Rating: Summary: Buyer Beware.... Review: My second reading of a Thomas Hardy novel was every bit enjoyable as the first, if not more. Having a very limited background with this gifted author, it has taken years to appreciate his talents.
The Mayor of Casterbridge starts with a very dubious event...concerning a drunken 'sale' of two persons by one Michael Henchard...bidding them a not-so-fond farewell; once Michael sobers up, he realizes his mistake, and searches, in vain, to retrieve his family.
Flash forward 19 years, when a weary woman and her now-grown daughter appear near Casterbridge, searching for the woman's first husband, who has now become the mayor, and succeeded in keeping his 21 year pledge to abstain from drink following his grievous error years before.
Susan Henchard, now the widow of a missing sailor, comes looking for Michael, and is surprised at what she finds. A sober, well-to-do, respected member of the community, and a leader. A far cry from the man who bartered her away years before. Also new in town is Donald Farfrae, who, once apprenticed to hay and corn merchant Michael, becomes more than Michael bargained for.
To tell any more of the plot would be to deprive a reader of numerous twists and turns that occur along the way to the conclusion of this wonderful novel. Perhaps its due to a limited amount of experience with Hardy, but I found several jaw-dropping revelations along the way, and more twists than a television reality series.
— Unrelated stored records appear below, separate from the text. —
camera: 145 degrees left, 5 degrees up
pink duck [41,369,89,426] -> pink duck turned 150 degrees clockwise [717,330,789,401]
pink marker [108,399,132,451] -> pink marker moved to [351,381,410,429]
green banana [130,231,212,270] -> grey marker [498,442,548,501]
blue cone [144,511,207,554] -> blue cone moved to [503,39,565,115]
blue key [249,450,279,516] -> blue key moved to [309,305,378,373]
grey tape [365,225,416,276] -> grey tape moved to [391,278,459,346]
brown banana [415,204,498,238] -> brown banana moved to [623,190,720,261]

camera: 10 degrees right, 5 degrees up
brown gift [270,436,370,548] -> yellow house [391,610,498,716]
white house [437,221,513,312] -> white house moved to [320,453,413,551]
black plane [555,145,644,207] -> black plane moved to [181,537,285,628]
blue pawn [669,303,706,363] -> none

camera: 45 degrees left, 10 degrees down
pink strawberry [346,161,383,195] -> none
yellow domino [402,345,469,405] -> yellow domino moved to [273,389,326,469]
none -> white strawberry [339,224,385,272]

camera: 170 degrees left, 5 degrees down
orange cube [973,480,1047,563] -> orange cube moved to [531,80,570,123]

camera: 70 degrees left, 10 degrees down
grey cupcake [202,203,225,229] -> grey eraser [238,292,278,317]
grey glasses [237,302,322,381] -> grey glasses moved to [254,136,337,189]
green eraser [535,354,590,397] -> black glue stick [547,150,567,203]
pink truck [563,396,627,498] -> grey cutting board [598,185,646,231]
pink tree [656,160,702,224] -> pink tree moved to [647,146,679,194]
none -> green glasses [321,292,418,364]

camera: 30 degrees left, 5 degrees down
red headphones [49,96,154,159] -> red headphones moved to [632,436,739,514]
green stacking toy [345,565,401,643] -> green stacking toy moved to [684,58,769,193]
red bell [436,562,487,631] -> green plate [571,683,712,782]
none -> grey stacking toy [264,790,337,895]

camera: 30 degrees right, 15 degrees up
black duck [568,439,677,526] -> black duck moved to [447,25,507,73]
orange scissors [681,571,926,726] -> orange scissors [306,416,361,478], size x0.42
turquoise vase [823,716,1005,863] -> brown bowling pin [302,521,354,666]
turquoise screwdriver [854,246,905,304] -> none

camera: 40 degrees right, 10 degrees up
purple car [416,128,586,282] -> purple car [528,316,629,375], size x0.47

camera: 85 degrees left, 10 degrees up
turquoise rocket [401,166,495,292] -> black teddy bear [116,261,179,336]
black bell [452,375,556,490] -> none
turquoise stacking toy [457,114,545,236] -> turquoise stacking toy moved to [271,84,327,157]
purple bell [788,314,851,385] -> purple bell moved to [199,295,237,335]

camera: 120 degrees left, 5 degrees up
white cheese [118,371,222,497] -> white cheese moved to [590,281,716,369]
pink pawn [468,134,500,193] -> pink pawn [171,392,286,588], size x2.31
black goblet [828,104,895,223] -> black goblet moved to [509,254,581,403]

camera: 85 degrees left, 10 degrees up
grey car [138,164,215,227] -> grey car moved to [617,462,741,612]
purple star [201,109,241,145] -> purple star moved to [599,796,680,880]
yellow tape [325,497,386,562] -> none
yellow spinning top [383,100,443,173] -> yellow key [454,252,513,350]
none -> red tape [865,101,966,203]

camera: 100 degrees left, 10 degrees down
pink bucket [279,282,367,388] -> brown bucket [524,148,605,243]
The story is never dull, nor is it mired in too much unnecessary detail or character introduction. Each of the 'dramatis personae' are well-realized, as is the notion that the past can always change the course of the future.
For newcomers to Hardy's works, indulge in this page-turner, which is fraught with enjoyment. As this is a less 'dreary' tale than Jude the Obscure, I would recommend it as an introduction to Hardy's style...and a chance to meet a masterful storyteller.